Pour cacher son émotion, Hortense entreprit le tour de l’atelier, toucha les rideaux qui dissimulaient le divan couvert de coussins où Jean et elle s’étaient aimés si ardemment durant un jour entier, déplaça un peu le paravent qui cachait la toilette, caressa la pierre lithographique, jeta un regard émerveillé sur les dessins qui encombraient la table et finalement alla tendre ses mains à la chaleur du grand poêle de tôle noire avant de se retourner, un peu plus sûre d’elle, vers son ami.

— Je ne puis dire qu’elles aillent mal, soupira-t-elle, c’est la vie qui est difficile, la vie ensemble. Elle nous a faits très différents l’un de l’autre, Jean et moi…

— Mais complémentaires, ce qui est mieux.

— Sans doute. Et nous pourrions être heureux s’il n’y avait les autres…

— Quels autres ?

— Les gens qui vivent autour de nous. Vous ne savez pas ce que c’est que la province, mon ami. Jean est né bâtard, sans nom véritable, et j’ai un fils auquel je me dois de garder une certaine réputation. C’est du moins ce que l’on s’efforce de me faire comprendre…

— Et vous, cette réputation vous indiffère ?

— Je crois que oui. Seul compte le bonheur. A mesure que passe le temps, il m’apparaît plus fragile. Jean a choisi de vivre à une lieue et demie de moi, sur les ruines de ce château de Lauzargues dont il ne pourra jamais porter le nom. Et moi, je ne le supporte pas.

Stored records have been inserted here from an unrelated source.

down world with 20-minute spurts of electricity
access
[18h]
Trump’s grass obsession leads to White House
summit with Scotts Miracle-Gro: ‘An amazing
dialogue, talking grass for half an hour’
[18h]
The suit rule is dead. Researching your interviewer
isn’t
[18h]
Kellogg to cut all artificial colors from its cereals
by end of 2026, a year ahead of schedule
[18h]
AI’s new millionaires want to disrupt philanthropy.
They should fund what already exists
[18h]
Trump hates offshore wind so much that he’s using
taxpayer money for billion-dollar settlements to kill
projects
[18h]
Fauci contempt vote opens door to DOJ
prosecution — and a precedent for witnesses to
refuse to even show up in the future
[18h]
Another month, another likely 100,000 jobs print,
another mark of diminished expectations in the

— Il le faut pourtant. J’ai peu vu votre ami, Hortense, mais je le crois de ceux qui ne permettent pas qu’on les enchaîne, fût-ce avec deux bras très doux. Ne l’essayez pas. Laissez-le libre. Il saura toujours vous retrouver.

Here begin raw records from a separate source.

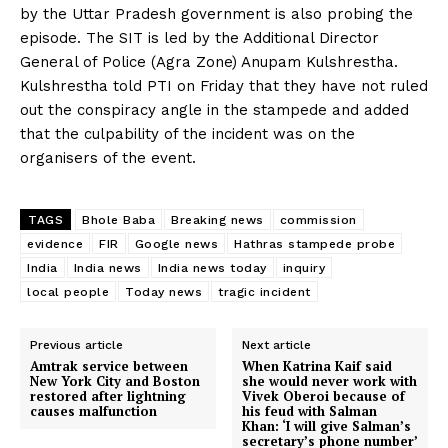
by the Uttar Pradesh government is also probing the
episode. The SIT is led by the Additional Director
General of Police (Agra Zone) Anupam Kulshrestha.
Kulshrestha told PTI on Friday that they have not ruled
out the conspiracy angle in the stampede and added
that the culpability of the incident was on the
organisers of the event.
TAGS
Bhole Baba
Breaking news
commission
evidence
FIR
Google news
Hathras stampede probe
India
India news
India news today
inquiry
local people
Today news
tragic incident
Previous article
Next article
Amtrak service between
When Katrina Kaif said
New York City and Boston
she would never work with
restored after lightning
Vivek Oberoi because of
causes malfunction
his feud with Salman
Khan: ‘I will give Salman’s
secretary’s phone number’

— Sans doute avez-vous raison. Mais c’est difficile quand on aime comme je l’aime…

— Alors qu’il souhaite être aimé autrement, n’est-ce pas ?

— Peut-être. Mais je vous empêche de travailler. Je vous en prie reprenez vos pinceaux…

— A la seule condition que vous me promettiez de rester là encore un moment. Je suis si heureux de vous revoir. Vous allez me parler de votre Auvergne, et aussi de vous. Je crois que je ne vous connaîtrai jamais assez…

Et Hortense resta là une grande heure, regardant Delacroix marier les fumées de la poudre à fusil au ciel bleu de l’été, l’écoutant refaire pour elle l’histoire parisienne de ces quelques semaines vécues par elle au cœur de l’Auvergne, c’est-à-dire presque sur une autre planète. Il lui raconta ce que l’on savait de l’exil anglais du roi Charles X. Il lui parla du grand procès qui avait été fait à ses ministres dans une atmosphère de semi-révolution. Le peuple voulait du sang, réclamait les têtes de ceux qui en juillet avaient donné l’ordre de tirer sur lui. Il y eut même, en octobre, une émeute qui, sous les fenêtres du Palais-Royal, s’en alla hurler : « A mort les ministres… ou la tête du roi Louis-Philippe ! »

— C’est difficile de gouverner dans ces conditions-là, commenta Delacroix. C’est tout de même à l’honneur du roi de n’avoir pas cédé à de telles pressions. Polignac a été condamné… à la mort civile, ce qui, pour lui, est sans doute pire que l’échafaud. Les autres à des peines diverses. Non, Louis-Philippe n’a pas la part aussi belle qu’il voudrait le laisser croire. Il a contre lui tous ceux qui espéraient une république et les bonapartistes, même ceux qu’il a réintégrés dans l’armée et qui n’hésiteraient sans doute pas à acclamer le fils de l’Aigle s’il reparaissait. Alors il essaie de se créer une troisième force en attirant à lui la bourgeoisie. Tous ses ministres en sont sortis et aussi le nouveau cérémonial d’une cour où l’on accueille plus d’épicières que de duchesses… Cela crée une étrange atmosphère qui déroute les Français et les induit en erreur. Ils croient Louis-Philippe faible et débonnaire, ce qui incite la presse – avec laquelle d’ailleurs il va falloir compter de plus en plus – à le prendre pour cible. Il ne réagit pas, ou si peu, du moins en apparence mais je crains fort que ce règne ne soit celui des précautions inutiles, des affaires étranges tel ce curieux « suicide » du vieux prince de Condé qui s’est pendu à l’espagnolette de sa fenêtre au château de Saint-Leu, après avoir légué sa formidable fortune au jeune duc d’Aumale, le quatrième fils du roi.